Friday, March 15, 2013

Looking both ways


       Momentous events this week! 
      Habemus papam! As the news of the election of Cardinal Jorge Bergoglio of Argentina as the next pope traveled across the internet, I must say I was amused by all of my Facebook friends who are Protestant trumpeting the news: "We have a pope!" I thought, "Wait a minute. Didn't y'all separate from Rome several hundred years ago BECAUSE of the Pope? And now he's YOUR pope?" Indeed, in one of the early Church of England litanies, one stanza read: "From all sedition and privy conspiracy, from the tyranny of the Bishop of Rome and all his detestable enormities, from all false doctrine and heresy, from hardness of heart and contempt of thy word and commandment. Good lord, deliver us" (1552 Book of Common Prayer). This stanza was quickly changed (thankfully!), and didn't appear in the 1559 prayer book.
       We've clearly come a long way in four hundred and sixty years! The election of a non-European as pope is one signal of change. The election of a Jesuit as pope is another. Cardinal Bergoglio's choice of "Francis" as his papal names is still another. Many within, and without, the Roman Catholic Church are hoping that this new Pope will bring a new vision and vigor to the Church. Those of us non-Roman Catholics recognize the influence the Pope has throughout the world, and are equally hopeful for continued improvement of relations between the Romand Catholic Church and the world's other religious traditions. When Pope Benedict XVI announced his resignation, the world saw that ending as presaging a new beginning; Pope Francis I bears those expectations.

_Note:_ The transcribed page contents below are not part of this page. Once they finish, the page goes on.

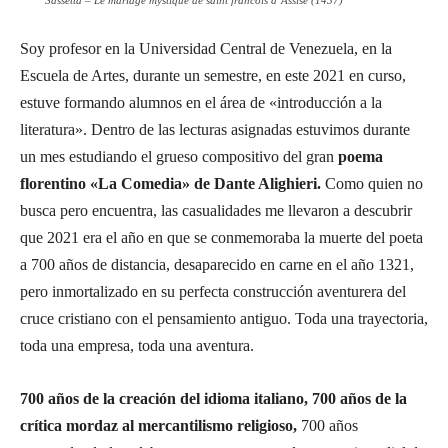
Sassetta – Le mariage mystique de saint francois d´Assise (1437)
Soy profesor en la Universidad Central de Venezuela, en la
Escuela de Artes, durante un semestre, en este 2021 en curso,
estuve formando alumnos en el área de «introducción a la
literatura». Dentro de las lecturas asignadas estuvimos durante
un mes estudiando el grueso compositivo del gran
poema
florentino «La Comedia» de Dante Alighieri.
Como quien no
busca pero encuentra, las casualidades me llevaron a descubrir
que 2021 era el año en que se conmemoraba la muerte del poeta
a 700 años de distancia, desaparecido en carne en el año 1321,
pero inmortalizado en su perfecta construcción aventurera del
cruce cristiano con el pensamiento antiguo. Toda una trayectoria,
toda una empresa, toda una aventura.
700 años de la creación del idioma italiano, 700 años de la
crítica mordaz al mercantilismo religioso,
700 años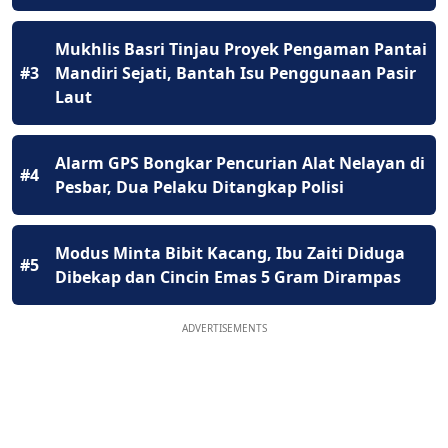
Mukhlis Basri Tinjau Proyek Pengaman Pantai
#3
Mandiri Sejati, Bantah Isu Penggunaan Pasir
Laut
Alarm GPS Bongkar Pencurian Alat Nelayan di
#4
Pesbar, Dua Pelaku Ditangkap Polisi
Modus Minta Bibit Kacang, Ibu Zaiti Diduga
#5
Dibekap dan Cincin Emas 5 Gram Dirampas
ADVERTISEMENTS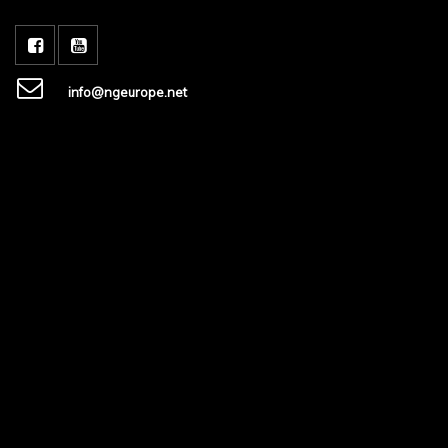
info@ngeurope.net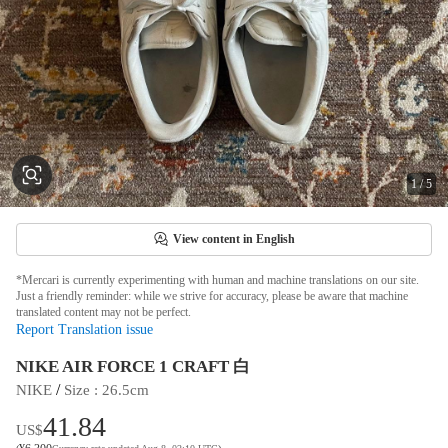
1
/
5
View content in English
*Mercari is currently experimenting with human and machine translations on our site.
Just a friendly reminder: while we strive for accuracy, please be aware that machine
translated content may not be perfect.
Report Translation issue
NIKE AIR FORCE 1 CRAFT 白
 / 
NIKE
Size
 : 
26.5cm
41.84
US$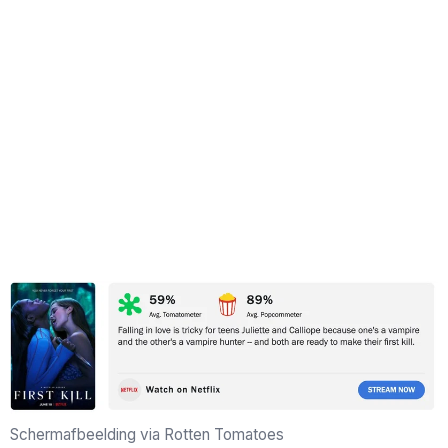
Schermafbeelding via Rotten Tomatoes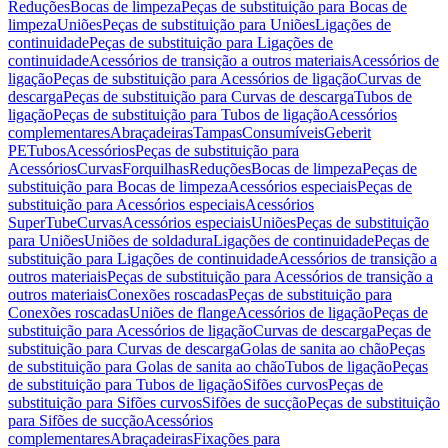
Reduções
Bocas de limpeza
Peças de substituição para Bocas de
limpeza
Uniões
Peças de substituição para Uniões
Ligações de
continuidade
Peças de substituição para Ligações de
continuidade
Acessórios de transição a outros materiais
Acessórios de
ligação
Peças de substituição para Acessórios de ligação
Curvas de
descarga
Peças de substituição para Curvas de descarga
Tubos de
ligação
Peças de substituição para Tubos de ligação
Acessórios
complementares
Abraçadeiras
Tampas
Consumíveis
Geberit
PE
Tubos
Acessórios
Peças de substituição para
Acessórios
Curvas
Forquilhas
Reduções
Bocas de limpeza
Peças de
substituição para Bocas de limpeza
Acessórios especiais
Peças de
substituição para Acessórios especiais
Acessórios
SuperTube
Curvas
Acessórios especiais
Uniões
Peças de substituição
para Uniões
Uniões de soldadura
Ligações de continuidade
Peças de
substituição para Ligações de continuidade
Acessórios de transição a
outros materiais
Peças de substituição para Acessórios de transição a
outros materiais
Conexões roscadas
Peças de substituição para
Conexões roscadas
Uniões de flange
Acessórios de ligação
Peças de
substituição para Acessórios de ligação
Curvas de descarga
Peças de
substituição para Curvas de descarga
Golas de sanita ao chão
Peças
de substituição para Golas de sanita ao chão
Tubos de ligação
Peças
de substituição para Tubos de ligação
Sifões curvos
Peças de
substituição para Sifões curvos
Sifões de sucção
Peças de substituição
para Sifões de sucção
Acessórios
complementares
Abraçadeiras
Fixações para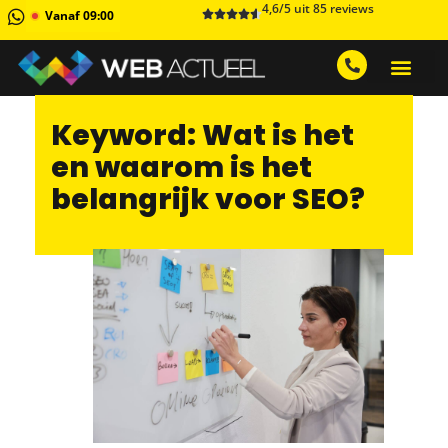
4,6/5 uit 85 reviews
Vanaf 09:00
GRATIS ADVIESGESPREK AA
1 MAAND GRATIS 
Keyword: Wat is het
en waarom is het
belangrijk voor SEO?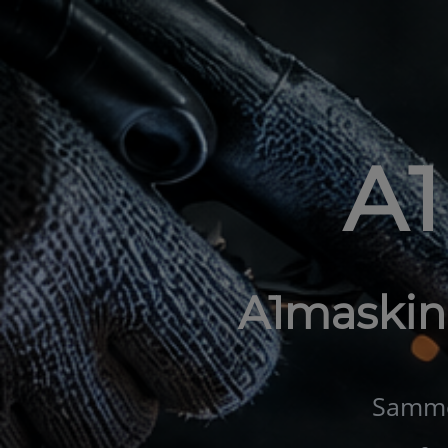
A
A1maskin
Samme 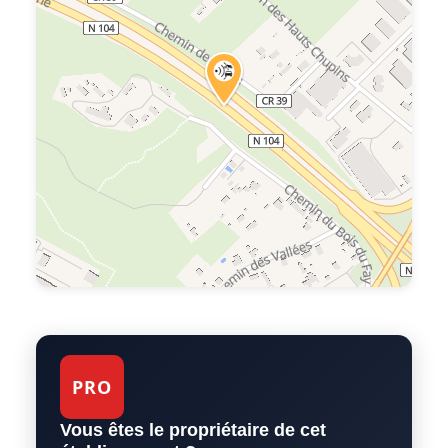
PRO
Vous êtes le propriétaire de cet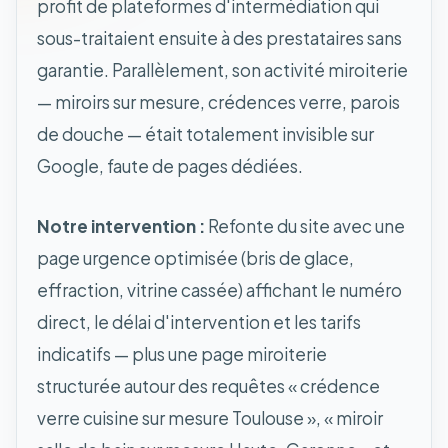
profit de plateformes d'intermédiation qui
sous-traitaient ensuite à des prestataires sans
garantie. Parallèlement, son activité miroiterie
— miroirs sur mesure, crédences verre, parois
de douche — était totalement invisible sur
Google, faute de pages dédiées.
Notre intervention :
Refonte du site avec une
page urgence optimisée (bris de glace,
effraction, vitrine cassée) affichant le numéro
direct, le délai d'intervention et les tarifs
indicatifs — plus une page miroiterie
structurée autour des requêtes « crédence
verre cuisine sur mesure Toulouse », « miroir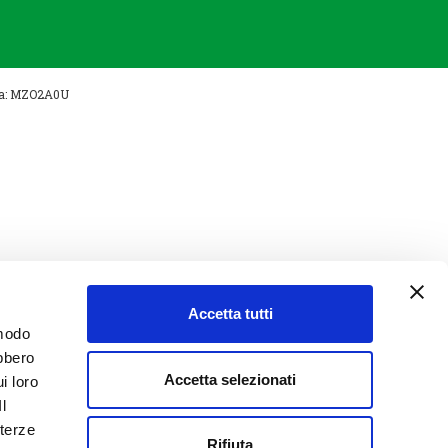
nica: MZO2A0U
Accetta tutti
 modo
ebbero
Accetta selezionati
i loro
Il
 terze
Rifiuta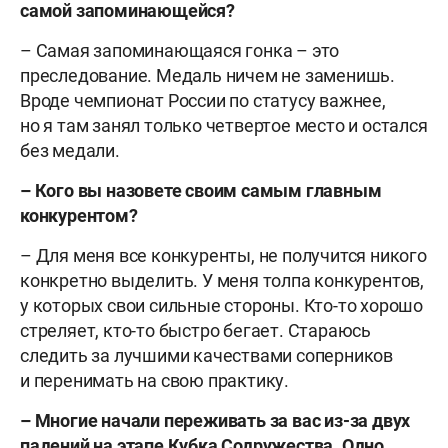
самой запоминающейся?
– Самая запоминающаяся гонка – это
преследование. Медаль ничем не заменишь.
Вроде чемпионат России по статусу важнее,
но я там занял только четвертое место и остался
без медали.
– Кого вы назовете своим самым главным
конкурентом?
– Для меня все конкуренты, не получится никого
конкретно выделить. У меня толпа конкурентов,
у которых свои сильные стороны. Кто-то хорошо
стреляет, кто-то быстро бегает. Стараюсь
следить за лучшими качествами соперников
и перенимать на свою практику.
– Многие начали переживать за вас из-за двух
падений на этапе Кубка Содружества. Одно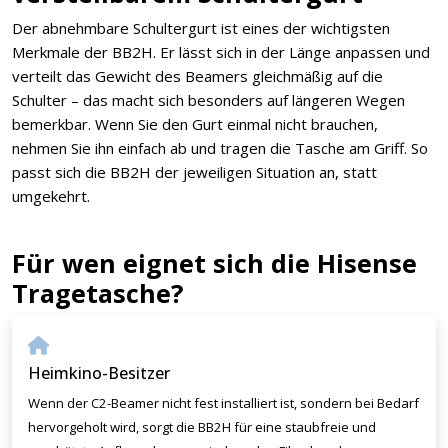
Der abnehmbare Schultergurt ist eines der wichtigsten
Merkmale der BB2H. Er lässt sich in der Länge anpassen und
verteilt das Gewicht des Beamers gleichmäßig auf die
Schulter – das macht sich besonders auf längeren Wegen
bemerkbar. Wenn Sie den Gurt einmal nicht brauchen,
nehmen Sie ihn einfach ab und tragen die Tasche am Griff. So
passt sich die BB2H der jeweiligen Situation an, statt
umgekehrt.
Für wen eignet sich die Hisense
Tragetasche?
Heimkino-Besitzer
Wenn der C2-Beamer nicht fest installiert ist, sondern bei Bedarf
hervorgeholt wird, sorgt die BB2H für eine staubfreie und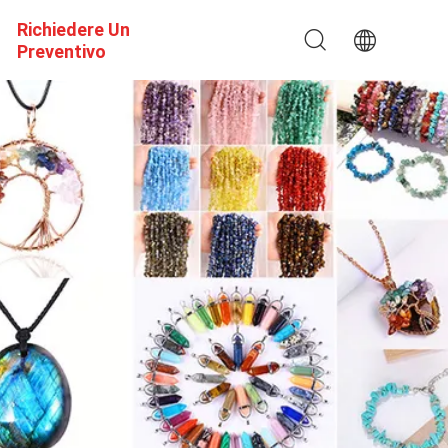
Richiedere Un
Preventivo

        Momentous as well, but in a smaller way, was the ending of Winter Quarter at DU. Wednesday was the last official day of classes; I'll have final papers to start grading tomorrow afternoon. One student posted to her Facebook page something to the effect that now that fingers are done with finals, what do they do now? The ending presages a beginning. What is done is done. The quarter is in the past. Ahead, for some, is a break and then another quarter -- perhaps the last of college? For fewer, this week contained their last collegiate class; ahead is a job or graduate school or . . . New beginnings.
        And today, March 15, aside from being the Ides of March, is also "Match Day" when medical school graduates learn of their next stage: a training position at a teaching hospital. I was pleased to learn that a 2008 DU graduate I know will be headed off to be a pediatrician on the East Coast! An exciting new beginning, that, I imagine, makes all those long hours studying and doing rotations worthwhile. One ending, another beginning!
       The Roman god Janus, pictured above, looks both ways.  He was the god of beginnings and transitions, found in doorways and gates.  He looks to the future and the past.  He served as a reminder that time is fluid, and that we keep on moving.  Associating a god with transitions places all of that movement, all of our time, in the context of the divine.  I would imagine that most of us, whatever our religious tradition, would do the same.  We can sense the Presence in the events that have brought us thus far; we have hope that that Presence will accompany us as we move on.
        May we be led to a future that satisfies and delights us!